───── Data for the task
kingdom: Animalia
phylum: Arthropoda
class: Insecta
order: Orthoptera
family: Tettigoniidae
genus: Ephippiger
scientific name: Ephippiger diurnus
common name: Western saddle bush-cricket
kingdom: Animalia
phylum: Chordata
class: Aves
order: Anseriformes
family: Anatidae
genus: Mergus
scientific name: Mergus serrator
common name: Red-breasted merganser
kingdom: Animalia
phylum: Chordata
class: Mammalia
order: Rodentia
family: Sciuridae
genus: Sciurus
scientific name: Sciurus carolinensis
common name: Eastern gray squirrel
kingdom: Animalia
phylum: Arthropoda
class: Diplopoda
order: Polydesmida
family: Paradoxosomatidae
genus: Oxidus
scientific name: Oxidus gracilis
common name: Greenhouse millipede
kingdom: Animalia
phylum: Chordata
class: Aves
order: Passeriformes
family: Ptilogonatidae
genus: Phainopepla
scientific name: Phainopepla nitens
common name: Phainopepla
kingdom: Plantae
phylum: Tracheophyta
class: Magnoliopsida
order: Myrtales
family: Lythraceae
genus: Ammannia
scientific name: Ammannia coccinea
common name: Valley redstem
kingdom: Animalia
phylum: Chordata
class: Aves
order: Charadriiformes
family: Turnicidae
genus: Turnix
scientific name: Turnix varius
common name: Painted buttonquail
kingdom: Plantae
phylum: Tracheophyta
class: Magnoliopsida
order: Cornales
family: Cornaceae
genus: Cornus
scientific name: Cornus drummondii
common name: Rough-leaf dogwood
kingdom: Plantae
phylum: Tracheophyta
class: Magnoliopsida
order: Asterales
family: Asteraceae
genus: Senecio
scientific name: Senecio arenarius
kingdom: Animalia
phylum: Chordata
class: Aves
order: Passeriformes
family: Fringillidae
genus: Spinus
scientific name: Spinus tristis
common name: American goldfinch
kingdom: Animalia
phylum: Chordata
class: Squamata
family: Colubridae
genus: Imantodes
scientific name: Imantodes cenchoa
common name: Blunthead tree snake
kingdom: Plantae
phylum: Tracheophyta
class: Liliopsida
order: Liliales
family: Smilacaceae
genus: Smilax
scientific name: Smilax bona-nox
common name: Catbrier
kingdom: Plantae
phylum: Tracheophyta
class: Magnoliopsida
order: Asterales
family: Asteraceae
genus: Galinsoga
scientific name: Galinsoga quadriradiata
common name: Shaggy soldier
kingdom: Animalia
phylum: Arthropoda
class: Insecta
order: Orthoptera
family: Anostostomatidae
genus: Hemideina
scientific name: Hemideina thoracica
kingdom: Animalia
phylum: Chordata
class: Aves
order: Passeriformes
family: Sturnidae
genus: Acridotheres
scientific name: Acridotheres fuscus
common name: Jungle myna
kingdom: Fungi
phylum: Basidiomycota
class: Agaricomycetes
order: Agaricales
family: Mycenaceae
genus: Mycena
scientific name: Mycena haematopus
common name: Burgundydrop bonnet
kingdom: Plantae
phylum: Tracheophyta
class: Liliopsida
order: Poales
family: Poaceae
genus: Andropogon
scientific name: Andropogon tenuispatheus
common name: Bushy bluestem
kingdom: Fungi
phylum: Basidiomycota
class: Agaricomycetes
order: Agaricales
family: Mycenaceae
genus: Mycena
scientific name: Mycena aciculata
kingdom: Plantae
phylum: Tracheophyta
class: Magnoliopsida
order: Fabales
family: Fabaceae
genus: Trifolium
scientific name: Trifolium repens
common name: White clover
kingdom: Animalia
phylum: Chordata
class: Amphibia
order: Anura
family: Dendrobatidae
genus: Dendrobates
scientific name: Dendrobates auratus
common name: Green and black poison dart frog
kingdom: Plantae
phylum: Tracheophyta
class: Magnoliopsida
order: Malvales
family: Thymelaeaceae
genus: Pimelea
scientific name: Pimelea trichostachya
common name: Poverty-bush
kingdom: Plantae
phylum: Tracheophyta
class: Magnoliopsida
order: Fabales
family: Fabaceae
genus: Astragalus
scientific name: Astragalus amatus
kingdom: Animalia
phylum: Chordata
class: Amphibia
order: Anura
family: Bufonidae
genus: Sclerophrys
──────────
- The exercise -
Copy the listing without any change, from the line with "common name: Western saddle bush-cricket" to the line with "scientific name: Galinsoga quadriradiata", including both of those lines.

- Task result -
common name: Western saddle bush-cricket
kingdom: Animalia
phylum: Chordata
class: Aves
order: Anseriformes
family: Anatidae
genus: Mergus
scientific name: Mergus serrator
common name: Red-breasted merganser
kingdom: Animalia
phylum: Chordata
class: Mammalia
order: Rodentia
family: Sciuridae
genus: Sciurus
scientific name: Sciurus carolinensis
common name: Eastern gray squirrel
kingdom: Animalia
phylum: Arthropoda
class: Diplopoda
order: Polydesmida
family: Paradoxosomatidae
genus: Oxidus
scientific name: Oxidus gracilis
common name: Greenhouse millipede
kingdom: Animalia
phylum: Chordata
class: Aves
order: Passeriformes
family: Ptilogonatidae
genus: Phainopepla
scientific name: Phainopepla nitens
common name: Phainopepla
kingdom: Plantae
phylum: Tracheophyta
class: Magnoliopsida
order: Myrtales
family: Lythraceae
genus: Ammannia
scientific name: Ammannia coccinea
common name: Valley redstem
kingdom: Animalia
phylum: Chordata
class: Aves
order: Charadriiformes
family: Turnicidae
genus: Turnix
scientific name: Turnix varius
common name: Painted buttonquail
kingdom: Plantae
phylum: Tracheophyta
class: Magnoliopsida
order: Cornales
family: Cornaceae
genus: Cornus
scientific name: Cornus drummondii
common name: Rough-leaf dogwood
kingdom: Plantae
phylum: Tracheophyta
class: Magnoliopsida
order: Asterales
family: Asteraceae
genus: Senecio
scientific name: Senecio arenarius
kingdom: Animalia
phylum: Chordata
class: Aves
order: Passeriformes
family: Fringillidae
genus: Spinus
scientific name: Spinus tristis
common name: American goldfinch
kingdom: Animalia
phylum: Chordata
class: Squamata
family: Colubridae
genus: Imantodes
scientific name: Imantodes cenchoa
common name: Blunthead tree snake
kingdom: Plantae
phylum: Tracheophyta
class: Liliopsida
order: Liliales
family: Smilacaceae
genus: Smilax
scientific name: Smilax bona-nox
common name: Catbrier
kingdom: Plantae
phylum: Tracheophyta
class: Magnoliopsida
order: Asterales
family: Asteraceae
genus: Galinsoga
scientific name: Galinsoga quadriradiata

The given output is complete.